L8 Remember the sarcasm dataset?

library import

import json
import tensorflow as tf

from tensorflow.keras.preprocessing.text import Tokenizer
from tensorflow.keras.preprocessing.sequence import pad_sequences

hyperparameter 설정하기

vocab_size = 10000
embedding_dim = 16
max_length = 32
trunc_type = 'post'
padding_type = 'post'
oov_tok = "<OOV>"
training_size = 20000

dataset 다운로드

dataset 로딩하기

with open("/tmp/sarcasm.json",'r') as f:
    datastore = json.load(f)
    
sentences = []
labels = []

for item in datastore:
    sentences.append(item['headline'])
    labels.append(item['is_sarcastic'])

L9 Building a classifier for the sarcasm dataset

corpus 를 training set 과 validation set 으로 나눠보자.

training_sentences = sentences[0:training_size]
testing_sentences = sentences[training_size:]
training_labels = labels[0:training_size]
testing_labels = labels[training_size:]

sentences to sequences

tokenizer = Tokenizer(num_words=vocab_size, oov_token=oov_tok)
tokenizer.fit_on_texts(training_sentences)

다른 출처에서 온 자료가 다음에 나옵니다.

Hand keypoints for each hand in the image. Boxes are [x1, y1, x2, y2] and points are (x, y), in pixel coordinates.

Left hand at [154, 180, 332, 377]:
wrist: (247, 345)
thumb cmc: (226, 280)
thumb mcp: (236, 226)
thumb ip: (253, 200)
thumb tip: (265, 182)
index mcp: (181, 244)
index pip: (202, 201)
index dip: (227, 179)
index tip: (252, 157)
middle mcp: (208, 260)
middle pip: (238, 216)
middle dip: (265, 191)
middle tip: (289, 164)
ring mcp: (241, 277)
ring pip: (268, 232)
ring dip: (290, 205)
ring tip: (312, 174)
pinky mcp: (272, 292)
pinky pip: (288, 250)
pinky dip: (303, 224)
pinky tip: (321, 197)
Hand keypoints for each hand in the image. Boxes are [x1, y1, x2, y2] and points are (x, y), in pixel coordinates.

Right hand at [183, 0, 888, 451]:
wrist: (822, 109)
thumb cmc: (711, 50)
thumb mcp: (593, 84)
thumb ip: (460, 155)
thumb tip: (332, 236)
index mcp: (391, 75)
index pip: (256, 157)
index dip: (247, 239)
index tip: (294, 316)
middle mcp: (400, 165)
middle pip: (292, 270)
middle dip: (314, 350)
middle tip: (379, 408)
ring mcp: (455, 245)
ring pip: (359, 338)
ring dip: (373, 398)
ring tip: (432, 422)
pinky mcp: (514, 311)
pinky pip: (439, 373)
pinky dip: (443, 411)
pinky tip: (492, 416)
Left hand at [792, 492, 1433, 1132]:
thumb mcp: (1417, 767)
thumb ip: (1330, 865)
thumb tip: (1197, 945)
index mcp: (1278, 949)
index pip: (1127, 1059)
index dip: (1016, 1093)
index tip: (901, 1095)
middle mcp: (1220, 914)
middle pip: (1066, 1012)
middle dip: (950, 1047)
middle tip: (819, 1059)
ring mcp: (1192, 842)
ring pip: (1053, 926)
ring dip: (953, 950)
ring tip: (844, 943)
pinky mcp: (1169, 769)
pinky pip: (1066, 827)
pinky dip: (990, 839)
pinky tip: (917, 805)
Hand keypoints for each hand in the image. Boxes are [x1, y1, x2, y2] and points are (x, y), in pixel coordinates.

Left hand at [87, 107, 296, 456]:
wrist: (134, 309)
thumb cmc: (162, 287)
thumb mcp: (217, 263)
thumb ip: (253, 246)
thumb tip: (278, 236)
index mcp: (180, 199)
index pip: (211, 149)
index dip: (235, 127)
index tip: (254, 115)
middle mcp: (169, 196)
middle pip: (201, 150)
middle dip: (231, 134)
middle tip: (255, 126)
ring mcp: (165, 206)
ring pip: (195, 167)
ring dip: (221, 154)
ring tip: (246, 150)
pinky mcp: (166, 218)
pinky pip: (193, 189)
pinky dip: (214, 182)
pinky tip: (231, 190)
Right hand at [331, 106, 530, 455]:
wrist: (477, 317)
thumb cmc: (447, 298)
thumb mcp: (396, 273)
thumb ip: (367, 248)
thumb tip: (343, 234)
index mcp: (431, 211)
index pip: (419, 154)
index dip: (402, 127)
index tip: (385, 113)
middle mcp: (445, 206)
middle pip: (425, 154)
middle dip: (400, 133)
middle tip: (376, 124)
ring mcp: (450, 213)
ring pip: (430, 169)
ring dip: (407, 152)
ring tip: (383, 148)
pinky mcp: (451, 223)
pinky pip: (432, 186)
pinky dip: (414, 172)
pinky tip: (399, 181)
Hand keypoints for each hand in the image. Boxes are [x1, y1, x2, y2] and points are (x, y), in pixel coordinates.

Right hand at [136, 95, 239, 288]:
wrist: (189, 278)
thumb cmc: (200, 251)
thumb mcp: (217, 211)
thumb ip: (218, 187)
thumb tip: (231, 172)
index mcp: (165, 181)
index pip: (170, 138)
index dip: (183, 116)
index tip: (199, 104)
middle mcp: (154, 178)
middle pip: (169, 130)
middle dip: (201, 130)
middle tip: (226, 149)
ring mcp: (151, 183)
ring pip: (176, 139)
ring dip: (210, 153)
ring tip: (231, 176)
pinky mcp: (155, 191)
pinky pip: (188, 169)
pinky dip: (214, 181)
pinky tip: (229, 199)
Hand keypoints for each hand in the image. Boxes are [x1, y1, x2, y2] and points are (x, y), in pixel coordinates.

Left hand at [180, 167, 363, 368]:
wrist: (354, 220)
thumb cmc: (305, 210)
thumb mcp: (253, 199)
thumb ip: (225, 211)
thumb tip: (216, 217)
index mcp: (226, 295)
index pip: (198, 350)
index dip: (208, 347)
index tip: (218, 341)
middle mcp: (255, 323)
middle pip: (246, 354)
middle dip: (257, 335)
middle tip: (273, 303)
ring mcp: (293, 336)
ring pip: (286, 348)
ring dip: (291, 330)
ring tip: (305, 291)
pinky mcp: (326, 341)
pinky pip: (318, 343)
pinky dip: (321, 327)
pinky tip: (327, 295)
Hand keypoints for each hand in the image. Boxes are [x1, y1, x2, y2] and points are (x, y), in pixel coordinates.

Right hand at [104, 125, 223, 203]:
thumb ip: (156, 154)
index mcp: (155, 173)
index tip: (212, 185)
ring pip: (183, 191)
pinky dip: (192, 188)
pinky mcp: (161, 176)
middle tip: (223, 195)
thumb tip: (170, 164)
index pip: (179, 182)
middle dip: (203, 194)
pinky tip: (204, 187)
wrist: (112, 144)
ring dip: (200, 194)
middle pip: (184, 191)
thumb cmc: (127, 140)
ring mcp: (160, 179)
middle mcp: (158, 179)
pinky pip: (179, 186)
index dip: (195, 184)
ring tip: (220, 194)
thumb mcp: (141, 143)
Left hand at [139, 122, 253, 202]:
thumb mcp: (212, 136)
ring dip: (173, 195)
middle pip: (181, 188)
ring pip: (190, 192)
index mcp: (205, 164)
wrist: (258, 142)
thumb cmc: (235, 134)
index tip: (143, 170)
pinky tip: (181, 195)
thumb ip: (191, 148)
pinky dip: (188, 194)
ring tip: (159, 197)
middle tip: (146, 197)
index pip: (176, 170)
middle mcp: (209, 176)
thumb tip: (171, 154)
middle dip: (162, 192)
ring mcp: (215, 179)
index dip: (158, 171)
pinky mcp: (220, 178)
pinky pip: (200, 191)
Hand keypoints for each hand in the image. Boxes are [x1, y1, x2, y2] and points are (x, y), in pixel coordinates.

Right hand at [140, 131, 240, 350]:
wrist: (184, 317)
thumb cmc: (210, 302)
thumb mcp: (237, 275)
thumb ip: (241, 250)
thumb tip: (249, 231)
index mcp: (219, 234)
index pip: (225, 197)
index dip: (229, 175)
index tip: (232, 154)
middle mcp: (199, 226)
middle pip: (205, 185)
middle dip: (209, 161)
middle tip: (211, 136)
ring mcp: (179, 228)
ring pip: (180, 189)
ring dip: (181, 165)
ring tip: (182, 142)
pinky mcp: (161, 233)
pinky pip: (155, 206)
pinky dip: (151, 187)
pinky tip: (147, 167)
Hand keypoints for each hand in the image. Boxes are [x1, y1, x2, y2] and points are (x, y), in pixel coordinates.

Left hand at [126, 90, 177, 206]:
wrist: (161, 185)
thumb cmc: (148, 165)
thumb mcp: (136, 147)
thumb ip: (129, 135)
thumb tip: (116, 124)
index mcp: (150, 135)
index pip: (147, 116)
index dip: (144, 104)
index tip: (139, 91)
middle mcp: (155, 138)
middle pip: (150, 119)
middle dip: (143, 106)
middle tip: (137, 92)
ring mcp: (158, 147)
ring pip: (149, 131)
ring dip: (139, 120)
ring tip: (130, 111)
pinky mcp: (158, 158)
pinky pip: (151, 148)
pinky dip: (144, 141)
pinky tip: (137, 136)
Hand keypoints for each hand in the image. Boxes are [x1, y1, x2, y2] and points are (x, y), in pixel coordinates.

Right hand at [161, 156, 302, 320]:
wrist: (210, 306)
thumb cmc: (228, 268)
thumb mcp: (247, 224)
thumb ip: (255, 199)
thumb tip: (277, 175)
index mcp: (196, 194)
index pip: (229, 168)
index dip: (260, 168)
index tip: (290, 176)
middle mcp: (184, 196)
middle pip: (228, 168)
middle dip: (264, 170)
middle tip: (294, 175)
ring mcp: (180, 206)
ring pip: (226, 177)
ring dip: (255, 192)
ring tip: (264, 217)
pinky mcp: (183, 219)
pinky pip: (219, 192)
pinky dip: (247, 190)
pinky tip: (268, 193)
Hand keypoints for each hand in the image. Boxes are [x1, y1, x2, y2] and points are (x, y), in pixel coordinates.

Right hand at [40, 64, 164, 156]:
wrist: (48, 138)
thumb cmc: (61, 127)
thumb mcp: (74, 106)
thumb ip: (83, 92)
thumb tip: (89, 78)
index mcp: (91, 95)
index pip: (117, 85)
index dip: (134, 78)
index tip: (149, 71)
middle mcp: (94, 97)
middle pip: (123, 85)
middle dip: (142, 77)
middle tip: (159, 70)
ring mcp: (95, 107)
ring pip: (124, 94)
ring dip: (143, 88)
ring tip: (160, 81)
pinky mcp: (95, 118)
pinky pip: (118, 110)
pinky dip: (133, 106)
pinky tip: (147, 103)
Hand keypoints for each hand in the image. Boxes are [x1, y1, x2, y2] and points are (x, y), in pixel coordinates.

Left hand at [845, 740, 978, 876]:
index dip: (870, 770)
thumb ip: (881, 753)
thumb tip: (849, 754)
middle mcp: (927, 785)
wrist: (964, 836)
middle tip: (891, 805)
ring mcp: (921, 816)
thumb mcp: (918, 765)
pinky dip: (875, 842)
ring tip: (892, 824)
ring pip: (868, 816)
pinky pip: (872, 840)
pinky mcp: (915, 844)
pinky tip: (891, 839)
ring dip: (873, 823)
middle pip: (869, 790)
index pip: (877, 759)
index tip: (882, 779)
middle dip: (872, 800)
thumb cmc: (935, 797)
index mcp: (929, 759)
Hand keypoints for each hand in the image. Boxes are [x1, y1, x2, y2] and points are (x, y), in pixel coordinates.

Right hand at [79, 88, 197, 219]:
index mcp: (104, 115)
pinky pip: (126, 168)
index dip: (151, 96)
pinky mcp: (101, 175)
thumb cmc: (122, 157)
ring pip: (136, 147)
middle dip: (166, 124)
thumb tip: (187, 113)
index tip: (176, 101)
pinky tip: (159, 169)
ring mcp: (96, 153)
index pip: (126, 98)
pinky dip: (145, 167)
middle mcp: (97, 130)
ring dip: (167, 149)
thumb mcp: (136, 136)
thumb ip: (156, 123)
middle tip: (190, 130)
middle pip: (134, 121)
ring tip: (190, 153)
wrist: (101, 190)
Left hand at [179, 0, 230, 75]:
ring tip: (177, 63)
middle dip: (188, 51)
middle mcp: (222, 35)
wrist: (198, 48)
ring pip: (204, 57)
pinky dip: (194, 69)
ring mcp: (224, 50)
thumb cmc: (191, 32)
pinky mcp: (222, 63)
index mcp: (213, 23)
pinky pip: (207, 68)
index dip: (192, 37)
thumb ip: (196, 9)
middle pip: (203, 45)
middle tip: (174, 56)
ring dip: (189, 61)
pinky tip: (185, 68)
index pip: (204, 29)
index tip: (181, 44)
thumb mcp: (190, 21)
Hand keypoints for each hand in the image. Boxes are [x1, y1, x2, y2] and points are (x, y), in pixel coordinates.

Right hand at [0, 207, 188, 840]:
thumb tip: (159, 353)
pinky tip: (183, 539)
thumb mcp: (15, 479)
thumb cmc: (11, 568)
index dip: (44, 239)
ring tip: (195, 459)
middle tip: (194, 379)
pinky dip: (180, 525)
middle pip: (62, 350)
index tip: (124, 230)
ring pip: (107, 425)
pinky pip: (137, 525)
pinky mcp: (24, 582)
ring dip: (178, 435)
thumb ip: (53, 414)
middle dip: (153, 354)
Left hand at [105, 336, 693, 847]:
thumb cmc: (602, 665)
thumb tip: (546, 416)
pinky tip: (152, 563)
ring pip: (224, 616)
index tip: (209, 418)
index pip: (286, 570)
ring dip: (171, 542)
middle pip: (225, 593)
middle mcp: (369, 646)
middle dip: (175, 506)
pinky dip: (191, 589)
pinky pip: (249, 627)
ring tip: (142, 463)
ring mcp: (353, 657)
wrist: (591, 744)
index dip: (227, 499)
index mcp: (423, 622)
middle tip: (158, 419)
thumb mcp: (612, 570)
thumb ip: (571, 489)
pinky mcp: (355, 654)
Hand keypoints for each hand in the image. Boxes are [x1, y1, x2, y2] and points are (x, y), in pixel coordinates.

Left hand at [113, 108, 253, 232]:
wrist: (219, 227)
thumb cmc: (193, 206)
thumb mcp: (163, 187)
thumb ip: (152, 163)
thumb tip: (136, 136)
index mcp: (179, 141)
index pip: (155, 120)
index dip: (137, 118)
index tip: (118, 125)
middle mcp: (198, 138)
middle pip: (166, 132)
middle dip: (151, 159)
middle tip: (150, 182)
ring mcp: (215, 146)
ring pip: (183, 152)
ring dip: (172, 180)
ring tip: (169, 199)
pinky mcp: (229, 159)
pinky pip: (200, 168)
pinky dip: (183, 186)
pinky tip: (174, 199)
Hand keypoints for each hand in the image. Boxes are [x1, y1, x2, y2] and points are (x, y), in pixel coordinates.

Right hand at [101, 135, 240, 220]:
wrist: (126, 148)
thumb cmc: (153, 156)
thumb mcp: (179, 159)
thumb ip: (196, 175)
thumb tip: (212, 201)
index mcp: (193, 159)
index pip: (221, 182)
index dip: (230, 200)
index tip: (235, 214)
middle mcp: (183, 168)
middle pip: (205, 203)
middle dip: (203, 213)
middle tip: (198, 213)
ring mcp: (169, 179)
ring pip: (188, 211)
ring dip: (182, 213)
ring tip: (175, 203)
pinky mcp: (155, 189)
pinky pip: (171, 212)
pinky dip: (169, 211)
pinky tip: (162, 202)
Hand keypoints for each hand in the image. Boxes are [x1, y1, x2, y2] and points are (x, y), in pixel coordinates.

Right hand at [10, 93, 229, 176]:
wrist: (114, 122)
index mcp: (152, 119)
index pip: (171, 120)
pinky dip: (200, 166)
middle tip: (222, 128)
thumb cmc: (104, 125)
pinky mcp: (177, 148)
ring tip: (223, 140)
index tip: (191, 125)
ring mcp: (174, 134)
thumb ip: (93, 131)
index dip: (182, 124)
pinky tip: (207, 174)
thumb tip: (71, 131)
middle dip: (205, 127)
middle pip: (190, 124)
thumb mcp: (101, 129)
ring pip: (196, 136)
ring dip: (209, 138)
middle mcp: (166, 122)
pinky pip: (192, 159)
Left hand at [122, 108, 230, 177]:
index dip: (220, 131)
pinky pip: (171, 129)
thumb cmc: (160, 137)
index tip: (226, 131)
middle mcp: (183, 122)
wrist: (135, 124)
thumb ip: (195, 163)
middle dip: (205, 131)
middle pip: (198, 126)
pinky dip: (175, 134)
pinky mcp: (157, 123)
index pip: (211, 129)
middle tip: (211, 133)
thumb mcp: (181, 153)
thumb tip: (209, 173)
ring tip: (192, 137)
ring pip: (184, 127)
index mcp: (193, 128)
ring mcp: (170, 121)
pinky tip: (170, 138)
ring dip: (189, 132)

word_index = tokenizer.word_index

training_sequences = tokenizer.texts_to_sequences(training_sentences)
training_padded = pad_sequences(training_sequences , maxlen=max_length, padding=padding_type , truncating=trunc_type)

testing_sequences = tokenizer.texts_to_sequences(testing_sentences)
testing_padded = pad_sequences(testing_sequences , maxlen = max_length , padding = padding_type , truncating=trunc_type) 

모델 구성하기

model = tf.keras.Sequential([
    tf.keras.layers.Embedding(vocab_size , embedding_dim , input_length = max_length),
    tf.keras.layers.GlobalAveragePooling1D(),
    tf.keras.layers.Dense(24,activaiton='relu'),
    tf.keras.layers.Dense(1,activaiton='sigmoid')
    ])
    
model.compile( loss='binary_crossentropy',optimizer='adam',metrics=['accuracy'])

모델 훈련시키기

num_aepochs = 30 

history = model.fit(training_padded, training_labels, epochs = num_epochs , valdation = ( testing_padded , testing_labels ) , verbose = 2 )

plotting 하기

import matplotlib.pyplot as plt

def plot_graphs(history, string):
    plt.plot(history.history[string])
    plt.plot(history.history['val_' + string])
    
    plt.xlabel("Epochs")
    plt.ylabels(string)
    
    plt.legend([string, 'val_' + string])
    plt.show()
    
plot_graphs(history,"acc")
plot_graphs(history,"loss")

L10 Let's talk about the loss

  • epochs 수가 늘어날수록 예측 정확도가 높아질 수 있지만 , 신뢰도는 떨어진다.
  • hyper parameters 를 조정하면서 정확도와 신뢰도가 가장 높을 때를 찾아야 한다.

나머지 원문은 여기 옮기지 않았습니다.